為了保障員工的身心健康,在條件允許的範圍內,穿書局給員工提供了不少福利。


    比如這家大眾澡堂,如果是原著中的角色走進來,隻會看見不起眼的招牌、淩亂寒酸的換衣沐浴區,破舊得幾乎倒閉的蕭條鋪麵。


    但如果是穿書局的工作人員,核對過本人id,就能穿過沐浴區域,進入集溫泉、桑拿、影院、高級自助餐和大保健於一體的員工專屬放鬆會所。


    係統第一次來這種地方,很新奇:“宿主:我們能做大保健嗎?”


    “不能。”俞堂說,“我們隻能領免費套餐。”


    係統問:“免費套餐是什麽?”


    “一個浴桶,一張電影票,一份套餐盒飯。”俞堂說,“等泡好了,我們去影院睡覺。”


    係統繞著他,原本興奮得鋥亮的小紅燈閃了閃,失落地暗下來。


    休息區沒有人設ooc限製,俞堂把花瓣擼下來,準備一會兒撒在浴桶裏。


    現實世界的物品都能兌換經驗點,可以直接交易,他不準備浪費,把擼禿了的捧花轉換成數據,給係統兌了十個泡泡糖。


    不是俞堂不舍得,員工會所的福利待遇,支付方式原本就不是經驗點,是係統員工所飾演的角色在主角身上獲得的能量。


    這種能量可以和很多數據掛鉤,好感度,欣賞度,傾慕度……總之是主角在他們身上所付出的正向情感和關注。


    俞堂在的深情備胎部,即使在所有工具人分類裏,也是最不可能得到這些所謂“正向情感”的。


    無望無休止的陪伴、付出和追隨,一路護送,最後停在仿佛觸手可及的終點前。


    沒人會回頭看他們。


    他們是最好用順手的工具,輕易就會被舍棄。那些廉價的好感,沒有根基一揮即散,連一個晚上的大保健都換不來。


    “浴桶也很好。”


    俞堂在pose機上刷員工卡,開導係統:“還有免費的酸梅湯,免費的大麥茶和妙脆角……”


    他話音頓了頓,忽然“咦”了一聲。


    係統問:“宿主,怎麽了?”


    “我的能量條。”俞堂和它一起湊在屏幕前,“現在是3。”


    工作了這麽久,俞堂的能量條唯一有數字的一次,是第二本書的主角喝醉了,把他攥著衣領按在地上,神色淒愴瘋狂,赤紅著眼睛死死盯住俞堂,像是透過他竭力尋找另一個捉不住的人。


    可惜也隻持續了幾秒鍾,就飛快落回去了。


    不光落回去,從那之後,第二本書的主角看俞堂的眼神就不怎麽對,總想要囚禁他。


    俞堂看不見主角對自己的好感度,不太放心:“係統,隋駟對柯銘的好感度變了嗎?”


    “沒有大幅變化。
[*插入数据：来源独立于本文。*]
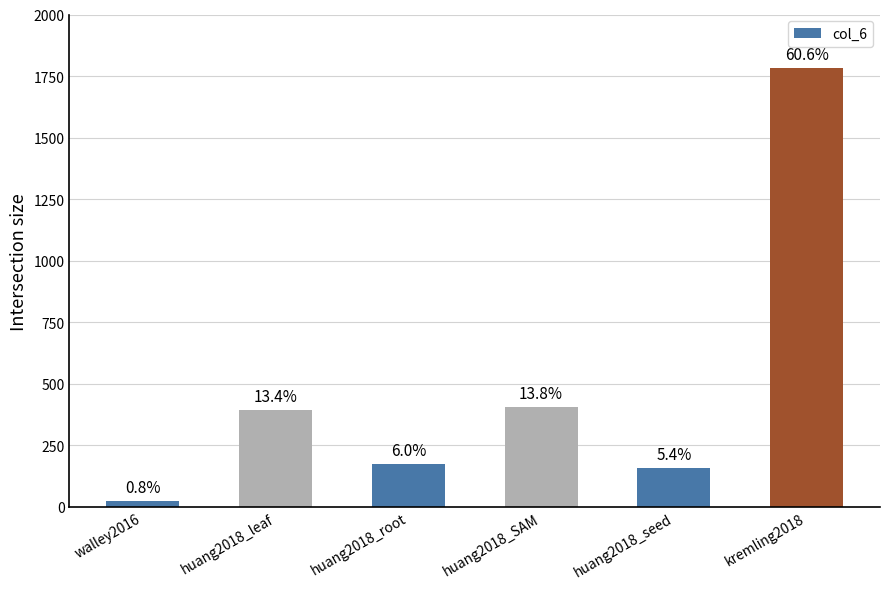

What is the minimum value shown in the chart?

23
”係統飛快幫他核對,“漲了兩點,現在是92點,屬於正常波動。”


    俞堂點了點頭,稍微放了些心。


    越接近滿級,好感度越難上漲,能漲一兩點就不容易。看來補救得還算及時,柯銘這個生日過得並不差。


    隻是多少有些可惜,柯銘特意學了做菜,推了工作,在家好好等著隋駟。


    多浪漫的橋段,隋駟的好感度居然隻漲了兩點。


    俞堂關掉監控麵板,他檢查過四本書的當前劇情,暫時沒找到問題,又確認了一遍那憑空掉下來的3點能量。


    對那些需要攻略主角的員工來說,一寸能量一寸金。一旦在這種地方用得多了,和主角的關係也會受到影響變淡,從而嚴重影響攻略進度。


    所以主角部門的員工雖然能量條近乎滿格,依然個個精打細算、一點能量掰成兩點花,泡溫泉就不敢蒸桑拿,按摩就不敢看電影,餓三天才舍得衝進來吃一次自助。


    但俞堂不一樣。


    工具人不需要主角,隻要隋駟能和他順利離婚、和柯銘在一起打出圓滿結局,他就算把這3點能量全用光了,也不會有半點影響。


    來穿書局這麽久,除了免費套餐,俞堂還沒享受過真正的員工福利。


    他的目標是盡快離婚,如果這3點能量的來源是隋駟,那就更該……盡快揮霍幹淨。


    “係統。”俞堂問,“想做大保健嗎?”


    係統:“?”


    “做。”俞堂說,“做全套的。”


    俞堂舒舒服服泡了三個小時的花瓣溫泉,做了一整套全身泰式按摩拉伸,端著餐盤,在自助區等現煎的至尊火焰戰斧牛排。


    “係統。”俞堂在意識裏問,“隋駟和柯銘在做什麽?”


    “在過生日。”


    係統調出監控:“停電了,熱水器和空調都不能工作。隋駟衝了個冷水澡,修了半個晚上的電閘,現在正和柯銘一起點著蠟燭吃蛋糕和圓蔥炒土豆絲。”


    係統抱著烏龍茶蛋卷冰淇淋,依然想不通:“為什麽要用圓蔥炒土豆絲?”


    俞堂:“……”


    俞堂接過熱騰騰的至尊戰斧牛排,找到張桌子坐下。


    隋駟的那棟公寓,他以前也住過幾次,是當初柯銘說想要個安穩的住處,和隋駟一起商量著買的。


    柯銘那時候隻有人氣高,被公司控製得死死的,掙的錢短期內拿不出來。隋駟為了柯銘的事,和家裏斷了聯係,不再用隋家的錢,那時候又剛成立工作室,資金周轉也艱難。


    兩個人緊巴巴地湊了錢,買了一處不算大的公寓。


    隋駟很珍惜那處公寓,哪怕後來工作走上正軌,連工作室都搬到了寸土寸金的核心區域,也沒再買過其他住處。


    隋駟想讓柯銘有安全感,讓柯銘相信他不是過不了柴米油鹽的普通日子,讓柯銘知道,不論到什麽時候,都還有個他們一起的家在等著。


    溫馨是溫馨。


    就是公寓買得便宜,地段偏,房齡老,電路係統隔三差五就要出問題。


    喻堂定期就要去檢修一遍電路,這才過了一個月,柯銘就又把剛修好的電表箱燒了。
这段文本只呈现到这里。